I built PHSource out of a very specific professional experience.
For eight years, I worked inside a business where I built a multi-million-dollar advertising revenue stream from scratch.
I developed sales infrastructure, pricing strategy, and international expansion across multiple markets, and simultaneously hired a full team to support my efforts. The ad sales department grew into a real commercial function, ultimately representing a significant share of the company's overall revenue.
And then I ran into a problem that many growing businesses eventually create for themselves. When revenue growth depends heavily on one person, that person becomes both valuable and expensive.
In my case, I had negotiated a compensation structure that reflected the value I was bringing in. The revenue was real, the business was profitable, and the growth came quickly. But over time, the same success that made the function important also changed how I was viewed internally.
I had built a profit center, but in the end I was treated like a cost center. That experience clarified something for me.A lot of companies do not actually have a sales problem. They have an infrastructure problem.

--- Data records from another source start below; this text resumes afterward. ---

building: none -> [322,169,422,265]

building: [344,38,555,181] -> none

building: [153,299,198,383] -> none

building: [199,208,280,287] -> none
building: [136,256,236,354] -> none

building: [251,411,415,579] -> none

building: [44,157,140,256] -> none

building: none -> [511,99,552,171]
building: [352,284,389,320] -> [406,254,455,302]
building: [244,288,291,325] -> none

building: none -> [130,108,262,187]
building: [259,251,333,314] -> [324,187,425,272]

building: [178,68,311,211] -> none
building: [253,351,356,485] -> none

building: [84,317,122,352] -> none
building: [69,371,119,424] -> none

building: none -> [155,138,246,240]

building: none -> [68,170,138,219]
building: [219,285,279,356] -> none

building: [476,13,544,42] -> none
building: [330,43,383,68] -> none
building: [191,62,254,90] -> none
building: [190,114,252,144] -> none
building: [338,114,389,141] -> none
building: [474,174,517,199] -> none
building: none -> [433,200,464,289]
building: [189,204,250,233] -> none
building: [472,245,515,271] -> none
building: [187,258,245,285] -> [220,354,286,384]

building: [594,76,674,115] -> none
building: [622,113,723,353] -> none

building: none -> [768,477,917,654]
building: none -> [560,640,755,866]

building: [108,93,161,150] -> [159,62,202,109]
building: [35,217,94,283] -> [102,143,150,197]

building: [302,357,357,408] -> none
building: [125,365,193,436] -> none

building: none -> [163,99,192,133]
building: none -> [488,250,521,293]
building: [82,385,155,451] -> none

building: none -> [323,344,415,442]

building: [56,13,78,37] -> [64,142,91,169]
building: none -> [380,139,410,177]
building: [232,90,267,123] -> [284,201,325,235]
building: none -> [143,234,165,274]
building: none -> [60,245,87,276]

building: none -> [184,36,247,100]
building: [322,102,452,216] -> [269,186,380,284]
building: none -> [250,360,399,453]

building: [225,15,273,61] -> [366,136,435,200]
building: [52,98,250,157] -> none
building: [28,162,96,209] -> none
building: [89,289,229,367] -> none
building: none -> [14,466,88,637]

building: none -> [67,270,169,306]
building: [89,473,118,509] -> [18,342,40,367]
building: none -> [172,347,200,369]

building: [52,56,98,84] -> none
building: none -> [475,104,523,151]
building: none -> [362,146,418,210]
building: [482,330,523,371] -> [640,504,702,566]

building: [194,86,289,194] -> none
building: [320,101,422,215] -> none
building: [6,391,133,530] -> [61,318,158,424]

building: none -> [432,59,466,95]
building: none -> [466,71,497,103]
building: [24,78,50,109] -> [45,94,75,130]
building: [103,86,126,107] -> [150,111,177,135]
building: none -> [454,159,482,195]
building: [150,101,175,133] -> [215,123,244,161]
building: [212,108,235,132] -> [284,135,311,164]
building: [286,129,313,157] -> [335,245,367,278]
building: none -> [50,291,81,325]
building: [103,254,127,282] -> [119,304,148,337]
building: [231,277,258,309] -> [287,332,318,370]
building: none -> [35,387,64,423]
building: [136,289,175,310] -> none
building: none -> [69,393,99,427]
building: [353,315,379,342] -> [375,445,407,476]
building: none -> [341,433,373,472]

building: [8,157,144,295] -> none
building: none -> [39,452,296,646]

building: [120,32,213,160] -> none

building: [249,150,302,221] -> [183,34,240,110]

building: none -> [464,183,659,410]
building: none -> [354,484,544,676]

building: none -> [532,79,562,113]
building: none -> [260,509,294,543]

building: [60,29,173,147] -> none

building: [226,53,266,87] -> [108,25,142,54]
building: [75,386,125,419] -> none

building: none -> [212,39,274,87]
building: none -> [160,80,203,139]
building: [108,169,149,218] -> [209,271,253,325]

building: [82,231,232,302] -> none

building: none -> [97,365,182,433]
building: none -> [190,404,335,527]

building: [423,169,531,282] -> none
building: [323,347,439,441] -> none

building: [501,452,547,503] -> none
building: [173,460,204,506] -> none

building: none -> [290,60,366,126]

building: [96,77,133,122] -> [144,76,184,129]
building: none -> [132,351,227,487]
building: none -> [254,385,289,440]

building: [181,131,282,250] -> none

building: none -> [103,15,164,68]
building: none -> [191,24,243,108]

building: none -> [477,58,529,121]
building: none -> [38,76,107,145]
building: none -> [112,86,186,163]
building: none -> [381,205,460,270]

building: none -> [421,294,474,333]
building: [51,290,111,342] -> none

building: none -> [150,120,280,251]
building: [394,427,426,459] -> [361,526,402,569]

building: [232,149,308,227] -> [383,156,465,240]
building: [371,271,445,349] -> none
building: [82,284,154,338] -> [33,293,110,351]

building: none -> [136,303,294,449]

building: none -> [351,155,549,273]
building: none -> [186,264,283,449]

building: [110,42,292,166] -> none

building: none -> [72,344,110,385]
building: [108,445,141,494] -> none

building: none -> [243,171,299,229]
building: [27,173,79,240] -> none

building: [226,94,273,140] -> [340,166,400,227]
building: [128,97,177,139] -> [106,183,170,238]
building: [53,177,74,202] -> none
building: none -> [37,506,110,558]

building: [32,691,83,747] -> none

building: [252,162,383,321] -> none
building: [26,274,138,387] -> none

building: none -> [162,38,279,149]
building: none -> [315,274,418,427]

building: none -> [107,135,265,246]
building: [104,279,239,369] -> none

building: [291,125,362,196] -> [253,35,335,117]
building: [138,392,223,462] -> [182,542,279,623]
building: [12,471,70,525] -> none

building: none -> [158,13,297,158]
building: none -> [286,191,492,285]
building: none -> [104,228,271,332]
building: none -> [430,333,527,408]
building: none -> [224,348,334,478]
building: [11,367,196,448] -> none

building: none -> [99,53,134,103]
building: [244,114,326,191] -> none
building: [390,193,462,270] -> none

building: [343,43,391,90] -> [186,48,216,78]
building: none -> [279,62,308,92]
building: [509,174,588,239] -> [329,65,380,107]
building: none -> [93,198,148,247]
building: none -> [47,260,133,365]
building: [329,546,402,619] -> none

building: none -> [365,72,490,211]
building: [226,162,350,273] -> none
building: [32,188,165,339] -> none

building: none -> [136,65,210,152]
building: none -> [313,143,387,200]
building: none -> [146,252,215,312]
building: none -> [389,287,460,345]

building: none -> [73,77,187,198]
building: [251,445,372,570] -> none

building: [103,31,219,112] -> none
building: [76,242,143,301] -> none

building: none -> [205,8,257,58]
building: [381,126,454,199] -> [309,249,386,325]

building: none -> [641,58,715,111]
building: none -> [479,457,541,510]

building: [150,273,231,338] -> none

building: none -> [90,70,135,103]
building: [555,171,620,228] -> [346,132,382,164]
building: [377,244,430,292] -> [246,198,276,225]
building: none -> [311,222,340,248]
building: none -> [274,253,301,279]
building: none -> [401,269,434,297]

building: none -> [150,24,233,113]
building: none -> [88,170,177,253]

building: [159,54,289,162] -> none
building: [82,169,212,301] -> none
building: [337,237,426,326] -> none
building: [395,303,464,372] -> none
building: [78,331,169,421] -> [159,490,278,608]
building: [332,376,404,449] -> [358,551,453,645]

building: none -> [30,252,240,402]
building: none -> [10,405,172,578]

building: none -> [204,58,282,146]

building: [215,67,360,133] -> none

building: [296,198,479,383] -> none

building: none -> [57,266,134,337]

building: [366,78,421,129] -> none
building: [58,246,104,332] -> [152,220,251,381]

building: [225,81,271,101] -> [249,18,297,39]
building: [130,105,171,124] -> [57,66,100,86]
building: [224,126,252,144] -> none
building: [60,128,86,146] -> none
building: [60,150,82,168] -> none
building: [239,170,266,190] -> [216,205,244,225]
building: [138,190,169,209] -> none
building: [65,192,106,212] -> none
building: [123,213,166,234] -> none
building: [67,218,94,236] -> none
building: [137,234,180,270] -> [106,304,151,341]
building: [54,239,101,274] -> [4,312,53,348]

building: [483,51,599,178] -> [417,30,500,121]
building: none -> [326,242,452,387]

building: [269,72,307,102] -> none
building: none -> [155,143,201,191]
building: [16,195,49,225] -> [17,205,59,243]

They try to grow by hiring salespeople too early, or by expecting a founder, a few referrals, and some scattered business development activity to somehow turn into a repeatable revenue system. They know they want more growth, but they have not built the underlying structure that makes growth sustainable.
That gap is where PHSource comes in.
PHSource was built around the idea of revenue infrastructure: the systems, leadership, and execution layer that sits between founder-led selling and a fully built in-house sales department.
The point is not to force a company into a standard sales model. The point is to build the commercial engine that fits the stage they are actually in.